“I was in exile before leaving the country” Studying Forms of Abeyance and Disengagement Through Exile
Migration
Mobilisation
Activism
Abstract
One of the main challenges posed by the under-exploration of continuities and transformations in forms of collective action has resulted in a lacking understanding of how forms of micro-abeyance and disengagement occur, how these are intertwined or separated in the activists’ trajectories, and most especially, how they can inform us on the moments in which collective action instead occurs. This contribution aims, therefore, to further explore moments of disengagement and abeyance on the micro-level, aiming to study continuities and transformations when collective action is suspended or when it is instead reactivated in the activists’ biographies. To this purpose, this paper brings to the analysis an innovative contribution both on the theoretical and empirical level, proposing a study of micro forms of abeyance and disengagement through the lens of exile. It draws indeed not only from classical studies on trajectories of disengagement and reconversions (as in Fillieule and Neveu, 2019), but also from the literature that considers a variety of other moments of “suspension” of activism, as exit from political prison (Shirlow and McEvoy, 2008) or clandestine militancy (Della Porta, 2013) – or other experiences of reflexivity and pause, as the Covid pandemic has been. This contribution informs theoretically this literature by addressing disengagement and abeyance through the study of political exile, considered as a moment of suspension of activism, one in which space, temporalities and identities have been or need to be negotiated.

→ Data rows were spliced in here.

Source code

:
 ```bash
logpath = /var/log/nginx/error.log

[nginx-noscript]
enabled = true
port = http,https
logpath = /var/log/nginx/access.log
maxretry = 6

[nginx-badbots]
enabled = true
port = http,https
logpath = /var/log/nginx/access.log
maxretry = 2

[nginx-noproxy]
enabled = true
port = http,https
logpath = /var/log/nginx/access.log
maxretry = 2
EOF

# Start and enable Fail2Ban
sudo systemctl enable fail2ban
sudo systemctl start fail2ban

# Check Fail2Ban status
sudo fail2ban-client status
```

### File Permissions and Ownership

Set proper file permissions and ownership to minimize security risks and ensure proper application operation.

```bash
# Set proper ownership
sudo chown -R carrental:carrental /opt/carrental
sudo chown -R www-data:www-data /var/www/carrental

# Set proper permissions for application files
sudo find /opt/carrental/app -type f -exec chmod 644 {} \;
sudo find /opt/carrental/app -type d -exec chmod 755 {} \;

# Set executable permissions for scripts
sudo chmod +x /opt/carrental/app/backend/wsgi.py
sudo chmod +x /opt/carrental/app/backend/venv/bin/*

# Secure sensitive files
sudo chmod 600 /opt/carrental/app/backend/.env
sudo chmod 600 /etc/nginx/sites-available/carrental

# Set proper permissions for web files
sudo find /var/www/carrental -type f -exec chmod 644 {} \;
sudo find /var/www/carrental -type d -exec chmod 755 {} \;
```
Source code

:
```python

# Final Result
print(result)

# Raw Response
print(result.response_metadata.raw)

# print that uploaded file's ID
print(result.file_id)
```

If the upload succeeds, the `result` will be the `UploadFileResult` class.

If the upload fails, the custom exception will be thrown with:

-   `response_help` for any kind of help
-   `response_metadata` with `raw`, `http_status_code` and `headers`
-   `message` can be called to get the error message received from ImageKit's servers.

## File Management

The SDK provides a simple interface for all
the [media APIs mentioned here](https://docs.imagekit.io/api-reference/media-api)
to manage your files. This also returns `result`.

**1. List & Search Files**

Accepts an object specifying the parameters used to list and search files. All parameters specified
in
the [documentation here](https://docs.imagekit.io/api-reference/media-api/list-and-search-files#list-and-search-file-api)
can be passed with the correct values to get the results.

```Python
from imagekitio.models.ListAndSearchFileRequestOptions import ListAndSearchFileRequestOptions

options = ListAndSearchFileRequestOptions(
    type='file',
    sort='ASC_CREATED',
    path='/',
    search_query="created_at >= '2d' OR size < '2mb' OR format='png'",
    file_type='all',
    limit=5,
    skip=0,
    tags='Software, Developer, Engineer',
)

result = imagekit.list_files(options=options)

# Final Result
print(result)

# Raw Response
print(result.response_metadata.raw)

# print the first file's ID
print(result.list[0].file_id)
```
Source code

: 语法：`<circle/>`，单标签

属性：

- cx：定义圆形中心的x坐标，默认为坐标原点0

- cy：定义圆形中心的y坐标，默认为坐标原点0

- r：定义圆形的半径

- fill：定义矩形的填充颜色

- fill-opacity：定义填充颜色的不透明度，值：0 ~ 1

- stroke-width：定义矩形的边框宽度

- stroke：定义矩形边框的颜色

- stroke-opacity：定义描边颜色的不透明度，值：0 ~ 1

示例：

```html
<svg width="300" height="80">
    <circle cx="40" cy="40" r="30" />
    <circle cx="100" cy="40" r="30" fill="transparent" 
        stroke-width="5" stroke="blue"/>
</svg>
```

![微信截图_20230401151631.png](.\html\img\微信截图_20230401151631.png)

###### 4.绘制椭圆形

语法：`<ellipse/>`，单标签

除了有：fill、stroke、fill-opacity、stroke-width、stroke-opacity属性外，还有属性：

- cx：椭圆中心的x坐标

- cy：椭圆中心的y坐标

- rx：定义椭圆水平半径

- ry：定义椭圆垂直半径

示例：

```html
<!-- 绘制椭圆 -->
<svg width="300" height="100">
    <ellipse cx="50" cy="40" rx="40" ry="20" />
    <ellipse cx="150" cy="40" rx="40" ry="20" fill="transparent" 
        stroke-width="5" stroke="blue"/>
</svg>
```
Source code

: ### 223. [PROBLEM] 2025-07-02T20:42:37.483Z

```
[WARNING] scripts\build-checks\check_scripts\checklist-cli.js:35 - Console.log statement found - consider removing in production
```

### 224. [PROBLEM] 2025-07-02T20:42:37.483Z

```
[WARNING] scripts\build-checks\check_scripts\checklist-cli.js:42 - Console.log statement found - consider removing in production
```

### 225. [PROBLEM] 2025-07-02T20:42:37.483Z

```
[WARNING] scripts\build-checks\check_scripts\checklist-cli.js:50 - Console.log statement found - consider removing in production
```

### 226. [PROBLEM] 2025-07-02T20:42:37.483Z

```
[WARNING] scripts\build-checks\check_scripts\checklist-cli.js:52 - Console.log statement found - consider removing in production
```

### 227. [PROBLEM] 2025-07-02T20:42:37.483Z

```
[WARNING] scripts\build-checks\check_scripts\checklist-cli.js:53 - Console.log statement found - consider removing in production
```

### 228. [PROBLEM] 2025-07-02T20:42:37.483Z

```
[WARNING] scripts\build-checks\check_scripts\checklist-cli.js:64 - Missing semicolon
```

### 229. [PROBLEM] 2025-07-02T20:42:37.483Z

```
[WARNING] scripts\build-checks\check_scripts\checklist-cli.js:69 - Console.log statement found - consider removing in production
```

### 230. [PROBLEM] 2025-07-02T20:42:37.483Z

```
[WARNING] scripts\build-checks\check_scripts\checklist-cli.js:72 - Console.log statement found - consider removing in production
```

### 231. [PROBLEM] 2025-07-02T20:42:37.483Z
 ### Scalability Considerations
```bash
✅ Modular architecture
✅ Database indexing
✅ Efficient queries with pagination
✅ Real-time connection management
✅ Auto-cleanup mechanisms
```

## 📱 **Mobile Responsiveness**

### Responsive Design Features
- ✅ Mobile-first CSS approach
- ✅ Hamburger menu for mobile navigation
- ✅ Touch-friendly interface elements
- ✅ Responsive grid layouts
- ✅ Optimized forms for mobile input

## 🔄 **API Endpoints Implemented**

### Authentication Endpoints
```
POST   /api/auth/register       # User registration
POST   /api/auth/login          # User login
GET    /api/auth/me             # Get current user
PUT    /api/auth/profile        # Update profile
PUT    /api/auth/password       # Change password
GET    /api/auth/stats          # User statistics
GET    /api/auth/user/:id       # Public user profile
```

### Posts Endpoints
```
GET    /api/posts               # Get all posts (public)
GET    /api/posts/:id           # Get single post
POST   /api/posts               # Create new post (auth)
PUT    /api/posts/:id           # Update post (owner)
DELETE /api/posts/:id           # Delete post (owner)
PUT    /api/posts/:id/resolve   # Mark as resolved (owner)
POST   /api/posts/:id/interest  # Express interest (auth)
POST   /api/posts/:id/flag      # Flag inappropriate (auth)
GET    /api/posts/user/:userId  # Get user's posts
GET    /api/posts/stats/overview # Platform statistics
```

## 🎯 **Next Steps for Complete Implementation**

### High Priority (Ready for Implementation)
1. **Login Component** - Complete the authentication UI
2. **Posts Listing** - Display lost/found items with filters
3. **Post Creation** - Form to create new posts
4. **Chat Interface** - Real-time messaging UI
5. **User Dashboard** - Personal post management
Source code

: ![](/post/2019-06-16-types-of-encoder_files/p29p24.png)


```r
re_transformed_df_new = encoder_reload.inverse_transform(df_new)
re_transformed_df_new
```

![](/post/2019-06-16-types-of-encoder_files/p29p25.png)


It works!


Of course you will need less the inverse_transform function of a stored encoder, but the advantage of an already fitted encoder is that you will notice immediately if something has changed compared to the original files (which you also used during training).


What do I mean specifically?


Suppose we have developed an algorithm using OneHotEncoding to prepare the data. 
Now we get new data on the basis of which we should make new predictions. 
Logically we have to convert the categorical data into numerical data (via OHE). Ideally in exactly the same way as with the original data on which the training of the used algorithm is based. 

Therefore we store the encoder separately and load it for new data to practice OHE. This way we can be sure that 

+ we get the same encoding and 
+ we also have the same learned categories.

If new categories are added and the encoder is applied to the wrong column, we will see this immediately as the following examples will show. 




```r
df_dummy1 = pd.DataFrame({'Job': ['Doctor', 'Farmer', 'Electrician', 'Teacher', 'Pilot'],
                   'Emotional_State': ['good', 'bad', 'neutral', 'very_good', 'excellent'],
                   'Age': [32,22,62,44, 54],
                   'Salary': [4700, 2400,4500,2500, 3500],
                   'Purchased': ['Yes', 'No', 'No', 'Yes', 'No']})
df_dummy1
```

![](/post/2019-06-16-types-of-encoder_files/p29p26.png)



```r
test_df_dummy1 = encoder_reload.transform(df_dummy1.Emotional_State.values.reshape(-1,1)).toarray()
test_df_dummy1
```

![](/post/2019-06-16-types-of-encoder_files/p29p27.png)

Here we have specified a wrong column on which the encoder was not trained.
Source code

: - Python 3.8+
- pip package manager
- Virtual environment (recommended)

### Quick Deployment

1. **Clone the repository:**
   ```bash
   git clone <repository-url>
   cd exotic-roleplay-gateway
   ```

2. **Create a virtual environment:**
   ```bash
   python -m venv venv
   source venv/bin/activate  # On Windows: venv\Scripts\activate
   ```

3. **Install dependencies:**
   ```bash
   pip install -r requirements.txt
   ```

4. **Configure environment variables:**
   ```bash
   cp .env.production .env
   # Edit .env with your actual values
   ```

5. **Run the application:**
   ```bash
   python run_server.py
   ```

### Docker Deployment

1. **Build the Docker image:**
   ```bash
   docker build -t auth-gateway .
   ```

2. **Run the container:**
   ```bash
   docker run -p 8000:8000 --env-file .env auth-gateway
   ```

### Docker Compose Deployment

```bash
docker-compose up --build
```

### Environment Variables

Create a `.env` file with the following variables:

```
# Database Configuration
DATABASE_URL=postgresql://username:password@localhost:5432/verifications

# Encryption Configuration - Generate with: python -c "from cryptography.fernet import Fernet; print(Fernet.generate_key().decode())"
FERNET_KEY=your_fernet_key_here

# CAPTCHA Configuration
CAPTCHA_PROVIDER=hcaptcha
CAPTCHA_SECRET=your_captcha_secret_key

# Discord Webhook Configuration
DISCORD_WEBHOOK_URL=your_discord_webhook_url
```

To the purpose of the analysis, this paper draws from a rich empirical material. It looks at the life histories of Tunisian activists who have undergone three different political states – namely the regime of Ben Ali, a revolutionary period between 2010 and 2011, a transition after 2011 (and a potential fourth, given the recent hybrid regime after 2021), one of which have corresponded to different forms in which activism was conducted – considering the clandestine action, the high intensity forms of activism during the revolution, and the dissolution of activism between 2013-2015. Looking at twenty life-histories collected between 2020-2022 mostly in France, as well as ethnographic observations conducted in Tunisia between 2018-2019 and in 2022, the paper closely analyses the micro transformations or continuities occurred in these trajectories, how they are connected to both the meso (the activists’ fields) and the macro levels (the structural transformations of the state), and how they can inform us on how disengagement and micro forms of abeyance relate to the political exile of activists. One of the main findings of the paper will show how, in discussion with the extant literature, discontinuities and transformations in the activists’ trajectories have taken place before the moment of exile itself and how it is the previous histories and ruptures in the political trajectories to shape the later forms of exile. This is indeed only one of the contributions that can be brought from studying continuities and transformation of dis(engagement) through the lens of exile.